◆ **Task item**
In the court opinion, how much did the jury award the plaintiff?

DocketNumber: Record No. 6006
Citation Numbers: 206 Va. 437, 143 S.E.2d 892, 1965 Va. LEXIS 217
Judges: Buchanan
Filed Date: 9/10/1965
Status: Precedential
Modified Date: 10/18/2024
delivered the opinion of the court.
Henry R. Hill, plaintiff, filed his motion for judgment against William James Moon, defendant, for damages for personal injuries suffered by the plaintiff when an automobile driven by the defendant collided with a pickup truck occupied by the plaintiff. The defendant filed a cross-claim for personal injuries sustained by him in the collision. A jury returned a verdict for the plaintiff in the sum of $40,000, and in plaintiff’s favor also on defendant’s cross-claim. The court entered judgments in accordance with the verdict and defendant has appealed.
Defendant made six assignments of error which he says in his brief present the principal questions: (1) whether as a matter of law defendant was guilty of any negligence which was a proximate cause of the accident, or whether plaintiff was guilty of negligence which proximately contributed to the accident; and (2) whether the court erred in refusing Instructions F and F-2, offered by the defendant.

◆ **Data excerpts**
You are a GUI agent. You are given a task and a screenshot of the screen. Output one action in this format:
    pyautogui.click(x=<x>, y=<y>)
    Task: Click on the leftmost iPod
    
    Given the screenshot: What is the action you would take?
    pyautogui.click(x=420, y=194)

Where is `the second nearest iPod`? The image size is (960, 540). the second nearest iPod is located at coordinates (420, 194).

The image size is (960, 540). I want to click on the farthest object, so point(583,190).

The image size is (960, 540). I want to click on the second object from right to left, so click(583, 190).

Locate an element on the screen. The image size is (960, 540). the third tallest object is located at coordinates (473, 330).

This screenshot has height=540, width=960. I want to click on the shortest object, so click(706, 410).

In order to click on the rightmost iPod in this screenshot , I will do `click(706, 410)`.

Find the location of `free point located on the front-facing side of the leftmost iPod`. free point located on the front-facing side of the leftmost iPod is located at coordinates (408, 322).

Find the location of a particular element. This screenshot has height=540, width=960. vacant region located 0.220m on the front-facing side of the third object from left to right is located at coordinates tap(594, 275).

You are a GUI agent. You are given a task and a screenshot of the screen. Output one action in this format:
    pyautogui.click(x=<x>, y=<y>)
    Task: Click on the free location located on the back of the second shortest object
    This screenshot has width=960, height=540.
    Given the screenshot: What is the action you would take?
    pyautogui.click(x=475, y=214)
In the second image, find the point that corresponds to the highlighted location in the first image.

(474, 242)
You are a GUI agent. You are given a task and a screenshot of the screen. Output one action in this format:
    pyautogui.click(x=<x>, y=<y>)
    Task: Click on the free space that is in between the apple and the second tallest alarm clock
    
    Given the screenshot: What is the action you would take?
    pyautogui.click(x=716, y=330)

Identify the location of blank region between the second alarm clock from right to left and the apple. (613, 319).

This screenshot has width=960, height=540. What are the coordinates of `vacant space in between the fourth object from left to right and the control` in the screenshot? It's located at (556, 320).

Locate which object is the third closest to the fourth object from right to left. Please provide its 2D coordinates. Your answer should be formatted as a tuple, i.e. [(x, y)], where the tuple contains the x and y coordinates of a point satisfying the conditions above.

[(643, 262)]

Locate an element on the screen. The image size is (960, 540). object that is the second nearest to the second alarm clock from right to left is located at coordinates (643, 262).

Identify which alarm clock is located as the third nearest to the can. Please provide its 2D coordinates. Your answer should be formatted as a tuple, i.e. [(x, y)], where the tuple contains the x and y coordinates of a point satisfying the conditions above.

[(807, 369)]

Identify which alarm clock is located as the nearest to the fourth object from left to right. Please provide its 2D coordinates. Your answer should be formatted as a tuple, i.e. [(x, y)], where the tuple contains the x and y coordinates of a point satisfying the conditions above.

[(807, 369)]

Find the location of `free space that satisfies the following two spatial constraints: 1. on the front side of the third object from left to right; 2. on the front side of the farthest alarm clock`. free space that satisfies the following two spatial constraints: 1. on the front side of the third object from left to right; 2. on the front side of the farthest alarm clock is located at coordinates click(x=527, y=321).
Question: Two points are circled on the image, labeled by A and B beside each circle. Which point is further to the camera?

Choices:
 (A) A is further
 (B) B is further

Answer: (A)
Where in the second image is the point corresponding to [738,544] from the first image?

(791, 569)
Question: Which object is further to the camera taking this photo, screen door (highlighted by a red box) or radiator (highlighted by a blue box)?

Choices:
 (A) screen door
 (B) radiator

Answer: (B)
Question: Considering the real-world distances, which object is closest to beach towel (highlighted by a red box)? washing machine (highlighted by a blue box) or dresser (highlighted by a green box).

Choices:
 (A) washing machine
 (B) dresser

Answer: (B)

◆ **Exercise output**
$40,000